At elementary school level, it could be an activity of asking yes-no, or closed end questions. Some activities that you may have come across are true/false activities, questionnaire activities, and guess who/what activities.


At high school level there are more options such as using open-ended questions in order to elicit the required information. Some activities straight from standard textbooks include asking for directions, explaining train routes, ordering at a restaurant, phone conversations, and many role playing activities.


Oral communication activities can be done via: 1) teacher to student, 2) student to teacher, and 3. student to student.


In an oral communication class, the third style would be most beneficial for students, and we should be planning our lessons as such. Ask yourself every time when planning a lesson: Can I make this game/activity more communicative between students? Who has the most talking time in the class for this lesson?

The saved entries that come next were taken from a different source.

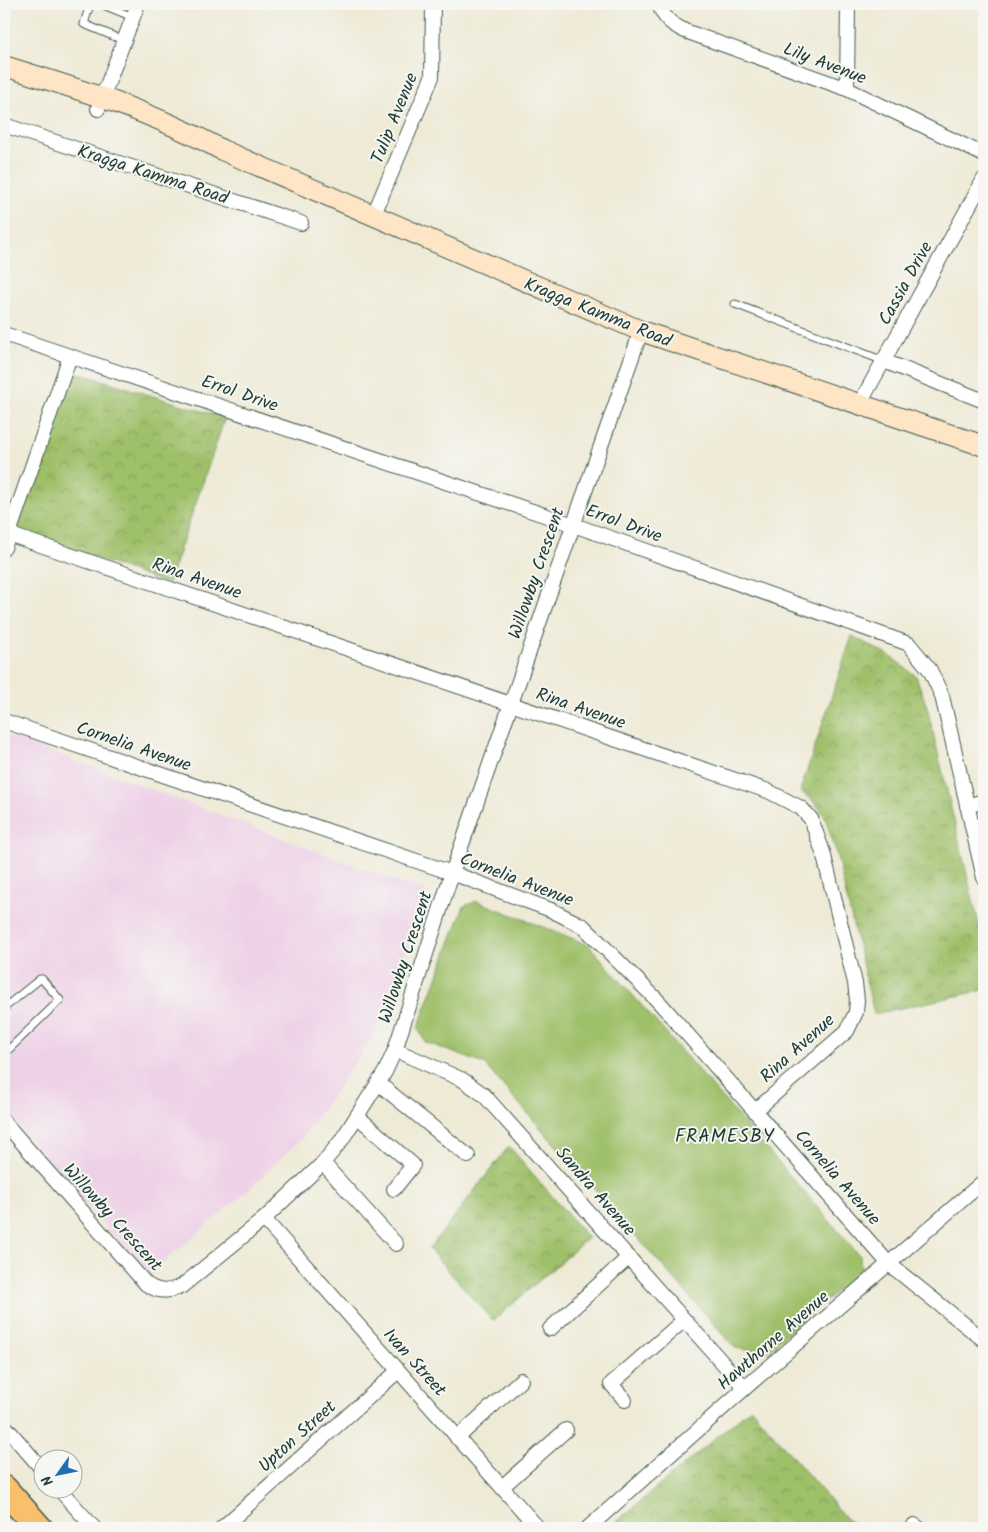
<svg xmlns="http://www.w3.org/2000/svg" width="988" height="1532" font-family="Kalam,sans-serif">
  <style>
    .built { fill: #eed0e7 }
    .park { fill: url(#park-crowns); stroke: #5e7e4e }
    .pitch { fill: #9ec069; stroke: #5e7e4e }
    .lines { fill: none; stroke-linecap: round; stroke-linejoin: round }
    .lane-casing { stroke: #3e574c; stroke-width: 9 }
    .street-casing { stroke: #3e574c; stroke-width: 16 }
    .secondary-casing { stroke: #3e574c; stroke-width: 22 }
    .highway-casing { stroke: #3e574c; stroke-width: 29 }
    .lane { stroke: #fff; stroke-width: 7 }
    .street { stroke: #fff; stroke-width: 14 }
    .secondary { stroke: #fde5c5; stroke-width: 20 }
    .highway { stroke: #f9bf6d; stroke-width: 26 }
    .labels { text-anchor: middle; stroke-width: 4; stroke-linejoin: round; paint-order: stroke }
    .street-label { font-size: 18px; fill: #1f3d34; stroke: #f6f6f2 }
    .neighbourhood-label { font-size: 19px; letter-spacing: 1px; fill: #1f3d34; stroke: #f6f6f2 }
  </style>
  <defs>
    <pattern id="park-crowns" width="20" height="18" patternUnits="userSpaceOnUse" patternTransform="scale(1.25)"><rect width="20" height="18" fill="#9ec069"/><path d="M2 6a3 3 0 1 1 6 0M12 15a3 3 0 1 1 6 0" fill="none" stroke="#809d57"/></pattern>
  </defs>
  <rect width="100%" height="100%" fill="#f6f6f2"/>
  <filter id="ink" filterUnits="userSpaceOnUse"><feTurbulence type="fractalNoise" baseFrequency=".02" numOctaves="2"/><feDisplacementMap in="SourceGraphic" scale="10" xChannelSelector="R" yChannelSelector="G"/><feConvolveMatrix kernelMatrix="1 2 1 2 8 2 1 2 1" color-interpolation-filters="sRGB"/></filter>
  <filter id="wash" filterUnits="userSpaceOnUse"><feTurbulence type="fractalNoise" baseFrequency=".0096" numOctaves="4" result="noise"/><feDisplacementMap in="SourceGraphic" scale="20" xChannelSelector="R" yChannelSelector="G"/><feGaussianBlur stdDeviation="1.12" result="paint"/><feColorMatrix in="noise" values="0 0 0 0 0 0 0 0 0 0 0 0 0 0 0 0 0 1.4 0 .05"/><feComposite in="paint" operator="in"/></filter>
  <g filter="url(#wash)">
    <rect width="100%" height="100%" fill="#eeead6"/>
    <!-- built -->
    <polygon class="built" points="4,734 428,893 373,1037 303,1137 244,1194 147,1276 4,1109"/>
    <!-- park -->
    <g class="park">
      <polygon points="69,370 225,418 168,584 16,530"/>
      <polygon points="852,636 890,656 916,676 927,707 984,946 984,990 874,1014 835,848 824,815 813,801 800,791"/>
      <polygon points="509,1146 588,1238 493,1321 429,1249"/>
      <polygon points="751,1408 847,1520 864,1528 609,1528"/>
    </g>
    <!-- pitch -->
    <polygon class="pitch" points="477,901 589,945 860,1256 861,1270 765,1353 735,1348 484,1064 425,1042 418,1028 464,906"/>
  </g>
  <g filter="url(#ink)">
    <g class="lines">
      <!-- lane casing -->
      <g class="lane-casing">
        <g id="lane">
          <polyline points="90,4 84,24 125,41"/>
          <polyline points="101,4 133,17"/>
          <polyline points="735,304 884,361"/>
          <polyline points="4,1008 40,979 42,979 60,1000 4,1054"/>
        </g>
      </g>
      <!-- street casing -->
      <g class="street-casing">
        <g id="street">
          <path d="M659,4c5,15 12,20 26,27l162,58 137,66"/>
          <polyline points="847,89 848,4"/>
          <polyline points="98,109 138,4"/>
          <polyline points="4,125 301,223"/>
          <polyline points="374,214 432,77 433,4"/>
          <polyline points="4,334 571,524 909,644 930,670 942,696 984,878"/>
          <polyline points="884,361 984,401"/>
          <polyline points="859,405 984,179"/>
          <polyline points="8,534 768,791 801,808 811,819 823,852 855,983 857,1000 856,1012 847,1031 755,1111"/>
          <polyline points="4,548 70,356"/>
          <polyline points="4,721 452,873 551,910 583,926 659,1002 889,1264 984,1340"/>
          <polyline points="967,806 984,801"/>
          <polyline points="395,1050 463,1080 484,1095 745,1388"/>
          <polyline points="378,1083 468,1156"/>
          <polyline points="357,1116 413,1165 394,1189"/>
          <path d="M4,1122l142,162c13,9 22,8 36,2l82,-67 59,-56 18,-22 44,-69 10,-22 57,-177 189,-542"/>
          <polyline points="323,1163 396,1244"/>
          <polyline points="264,1219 538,1528"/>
          <polyline points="550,1329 629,1257"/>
          <polyline points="625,1400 611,1384 684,1320"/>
          <polyline points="4,1425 42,1469"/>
          <polyline points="457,1438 521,1380"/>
          <polyline points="502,1487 566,1430"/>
          <polyline points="60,1490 94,1528"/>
          <polyline points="914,1525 919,1528"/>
          <polyline points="222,1528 398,1371"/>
          <polyline points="588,1528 745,1388 984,1181"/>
        </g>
      </g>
      <!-- secondary casing -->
      <g class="secondary-casing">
        <path id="secondary" d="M4,66c75,23 149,46 218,84l419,181 343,115"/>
      </g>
      <!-- highway casing -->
      <g class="highway-casing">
        <polyline id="highway" points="4,1489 39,1528"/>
      </g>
      <!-- lane -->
      <use href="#lane" class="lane"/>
      <!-- street -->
      <use href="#street" class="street"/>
      <!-- secondary -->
      <use href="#secondary" class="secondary"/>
      <!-- highway -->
      <use href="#highway" class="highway"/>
    </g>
  </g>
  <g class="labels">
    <!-- street labels -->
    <g class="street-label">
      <text transform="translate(825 63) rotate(21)" y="6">Lily Avenue</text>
      <text transform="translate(394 118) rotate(-68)" y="6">Tulip Avenue</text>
      <text transform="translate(153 174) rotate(18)" y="6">Kragga Kamma Road</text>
      <text transform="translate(905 283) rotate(-61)" y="6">Cassia Drive</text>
      <text transform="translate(598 312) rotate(22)" y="6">Kragga Kamma Road</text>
      <text transform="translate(240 393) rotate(19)" y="6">Errol Drive</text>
      <text transform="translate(624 523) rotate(20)" y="6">Errol Drive</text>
      <text transform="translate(536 573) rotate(-71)" y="6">Willowby Crescent</text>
      <text transform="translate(197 578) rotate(19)" y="6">Rina Avenue</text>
      <text transform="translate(581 708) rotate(19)" y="6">Rina Avenue</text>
      <text transform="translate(134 746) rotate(19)" y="6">Cornelia Avenue</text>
      <text transform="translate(517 879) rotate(21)" y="6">Cornelia Avenue</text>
      <text transform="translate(405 957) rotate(-72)" y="6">Willowby Crescent</text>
      <text transform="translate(797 1048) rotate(-42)" y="6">Rina Avenue</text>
      <text transform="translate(838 1177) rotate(49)" y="6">Cornelia Avenue</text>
      <text transform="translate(596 1191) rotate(49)" y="6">Sandra Avenue</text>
      <text transform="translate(113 1217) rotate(48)" y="6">Willowby Crescent</text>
      <text transform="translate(773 1340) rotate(-41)" y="6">Hawthorne Avenue</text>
      <text transform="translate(415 1362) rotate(48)" y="6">Ivan Street</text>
      <text transform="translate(297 1436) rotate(-42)" y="6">Upton Street</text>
    </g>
    <!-- neighbourhood labels -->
    <g class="neighbourhood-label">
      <text x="725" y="1142">FRAMESBY</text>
    </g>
  </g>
  <!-- margin -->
  <rect width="988" height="1532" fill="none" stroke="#f6f6f2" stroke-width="20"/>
  <!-- north arrow -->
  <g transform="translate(58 1474) rotate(237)"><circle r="24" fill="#f6f6f2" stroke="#a0aca6"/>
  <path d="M0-4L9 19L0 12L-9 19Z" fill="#1f6fb2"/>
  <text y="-8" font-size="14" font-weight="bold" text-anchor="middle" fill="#1f3d34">N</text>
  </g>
</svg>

On point 4, communication is saying what is meaningful rather than what is linguistically correct. This is what we want the students to understand - that they can use gestures, diagrams, illustrations, physical demonstrations, anything to supplement the 'oral' part of communication to try and get information across as best as they can.


Oral communication classes are not eikaiwa, and most likely are not to be focused on correcting grammar and pronunciation (although some JTs do request that). The focus should be getting the students engaged, and be free in how they communicate to you and each other.